European Commission report: Georgia “continuing to fulfil” visa liberalisation benchmarks

The document also emphasised that Georgia had made an effort to better align its money-laundering and terrorism-financing legislation with the EU’s last year.Photo: Nino Alavidze/, 05 Dec 2022 - 22:15, Tbilisi,Georgia

Georgia continues to fulfil visa liberalisation benchmarks and has taken action to address the European Commission’s previous recommendations, the fifth report of the Commission on the fulfilment of visa-free obligations by Eastern Partnership countries and the Balkan states said on Monday. 

However, the report also notes “further efforts are needed” in visa policy and in combating money laundering and organised crime. It also said member states reported “good overall cooperation” with Georgian authorities in security, adding the latter continued cooperating with Europol and Eurojust and engaged in joint activities with several member states.

The document  said Georgian authorities continued combating corruption, noting a “considerable effort” made for training specialised prosecutors and financial investigators, with a focus on asset-tracking techniques and freezing and confiscation procedures. 

“On 16 March 2021, the responsibility to coordinate anti-corruption was transferred from the Ministry of Justice to the government, with the Prime Minister becoming the direct supervisor of the whole policy. In April 2021, the Group of States Against Corruption of Council of Europe published a report confirming that Georgia had largely implemented its recommendations on combating corruption issued in 2017”, the report notes.

Georgia continued to combat organised crime as part of the 2021-2024 national strategy on combating organised crime and the corresponding 2021-2022 action plan, it also acknowledged, with efforts made against cybercrime, drug trafficking and money-laundering schemes used by organised crime pointed out in particular.

The activities included frequent international cooperation, it also said, adding the Government’s finalising of the application of the previous national strategy on harmful drug use and its 2021-2022 action plan. 

“Georgia actively participates in the fighting organised crime in the Eastern Partnership region’ project implemented by Europol. Cooperation with CEPOL continued to be intensive, especially on stepping up the exchange programme: many Georgian security and police officers benefited from internships in relevant Member State institutions”, the European body’s report highlighted.

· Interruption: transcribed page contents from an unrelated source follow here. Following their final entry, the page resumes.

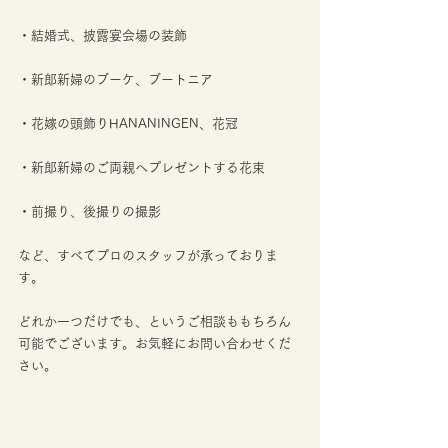
・結婚式、披露宴会場の装飾
・新郎新婦のブーケ、ブートニア
・花嫁の頭飾りHANANINGEN、花冠
・新郎新婦のご両親へプレゼントする花束
・前撮り、後撮りの撮影
など、すべてプロのスタッフが承っておりま
す。
どれか一つだけでも、というご相談ももちろん
可能でございます。お気軽にお問い合わせくだ
さい。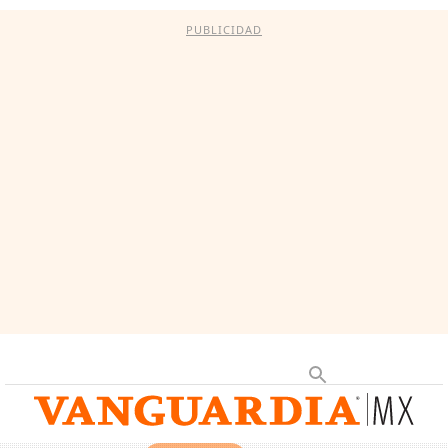
PUBLICIDAD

National bodies’ efforts against terrorism are also noted in the document, with Georgia’s involvement in international efforts against terrorism and active membership of the Global Coalition against Daesh pointed out.

The report also says Georgia has a comprehensive legal framework in place to criminalise terrorism financing, and calls on the Georgian state  to continue efforts to prevent and fight organised crime, in particular profit-laundering from illegal activities. 

The document also emphasised that Georgia had made an effort to better align its money-laundering and terrorism-financing legislation with the EU’s last year.

The European Commission’s recommendations also include calls to: 

a)  Align Georgia’s visa policy with the EU’s list of visa-required third countries, in particular those third countries presenting irregular migration or security risks to the EU.

b)  Continue to address unfounded asylum applications in Member States; tailor information campaigns on the visa-free regime to relevant migrant profiles, including vulnerable groups, those remaining beyond the period for which entry was granted (overstays), and those making unfounded asylum applications.

c)  Increase efforts to tackle corruption, in particular the role of large-scale vested interests and their influence in the economic and political spheres, in particular by strengthening the independence and coordination of anti-corruption institutions as well as providing them with necessary resources.

d)  Finalise efforts to fully align national legislation with the EU acquis on anti-money laundering and counterterrorism financing.

e)  Step up efforts against organised crime, especially the networks connected to operations in the EU.

f)  Fully align the procedure for appointing Supreme Court judges with the Venice Commission’s recommendations, and adopt and implement legislation evaluating the integrity and performance of Supreme Court judges. 

g)  Ensure the independence of the data protection authority.

The report will be sent to the European Parliament and the European Council.